Buy Canadian

Marketing managers are trained to be cautious, but once in a while one will let slip an interesting bit of info. For example, I’ve been told by American vendor reps on a couple of occasions that the U.S. views Canada as the fifty-first state, and that this approach doesn’t appear to hurt sales.

But that attitude should hurt their sales. Canadians should expect that, in return for hardware and software purchases, we will receive access to local sales and support staff, people who understand Canadian requirements, policies, laws and business conditions. When purchases need to be made, near the top of the list of criteria should be: “Local vendor staff Y/N?” If the answer’s no, then an alternate should be found, if possible.

Two examples will illustrate how this plays out. The first is a don’t, the second a do.

Two years ago, a large American software company bought a smaller software company. The larger company then fired the guy in Ottawa who provided sales and support for the smaller company’s products. One of the dispossessed customers, a tech staffer at the federal government, suddenly found himself waiting on a long-distance support line, only to eventually talk to an American service representative who had no understanding of the issues specific to the Canadian government.

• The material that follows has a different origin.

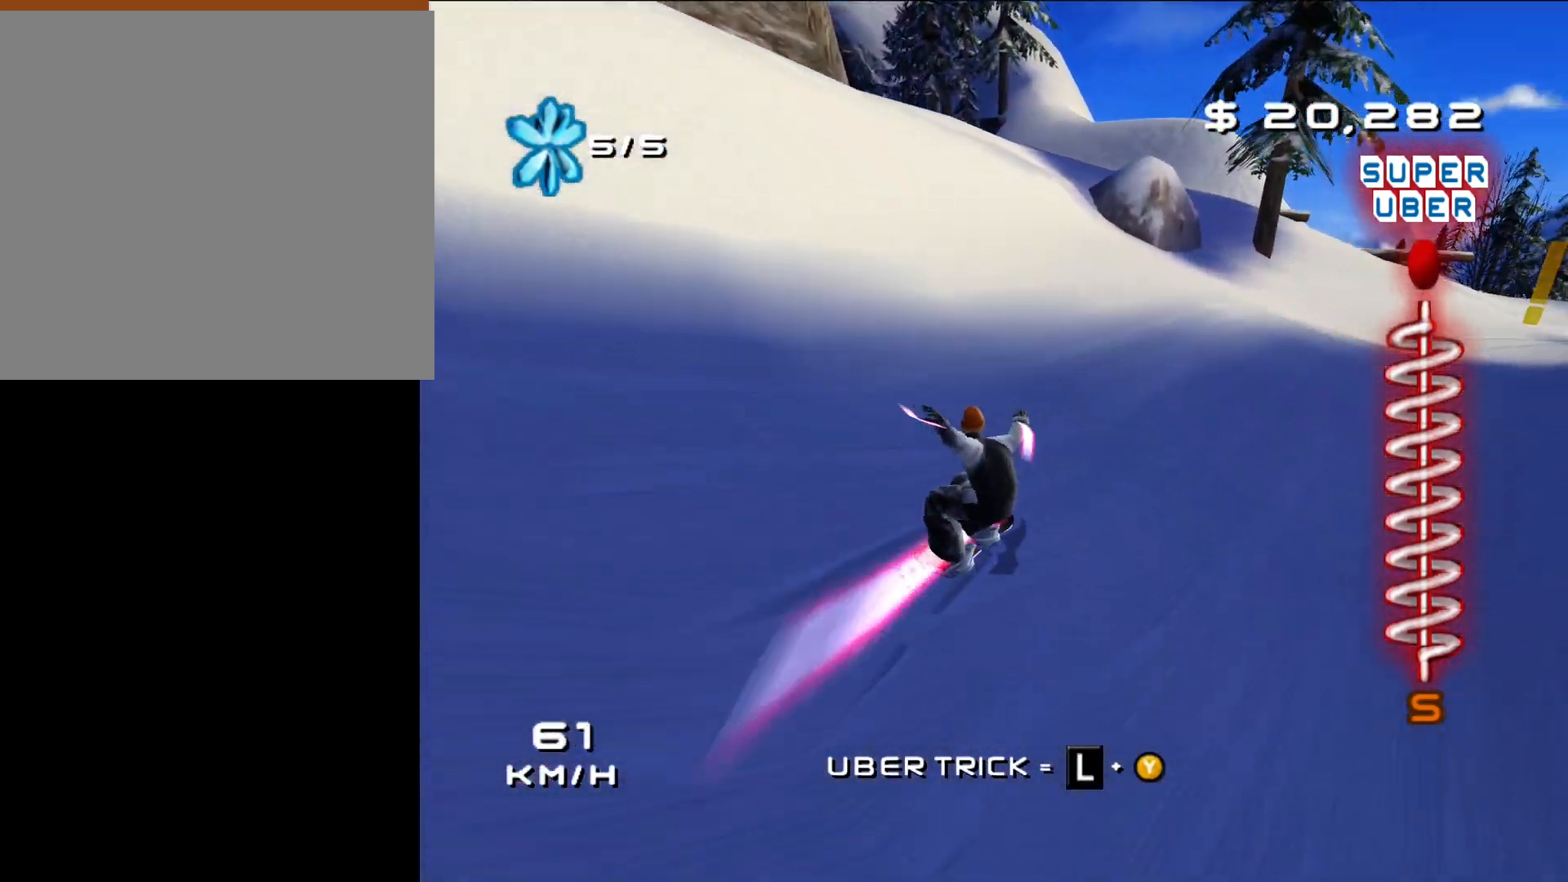
{"buttons": [], "left_stick": "up", "right_stick": "center", "events": [[167, "left_stick", "up-right"], [350, "X", "up"], [417, "left_stick", "up"]]}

This was especially disappointing as the Ottawa support guy had been very knowledgeable, and the government users of the software had a lot of faith in the company he represented. The government staffer immediately began looking for a new vendor, one with local staff.

That’s the don’t. On the do side is Symantec Canada.

In early 1996, Symantec Corp. was not concentrating on Canada as a separate entity. It had four sales and marketing people in Canada, each of whom reported to American managers. Those managers had north-south territories, so the person who handled Boston and New York City also covered Quebec, for example. According to Chris Monnette, Symantec’s current Canadian general manager, “there wasn’t a tremendous focus on Canada.”

Sales in Canada dipped significantly, and by 1997 the company decided it was missing out on something good up here in the north. “We realized Canada was a key growth opportunity,” Monnette said. It was then he was named Canadian general manager, and now the 19 corporate sales and marketing staff in Canada report to him.

That change, Monnette said, is the driving reason Symantec sped from the number five software vendor in Canada in December of 1997 up to the number two spot 12 months later.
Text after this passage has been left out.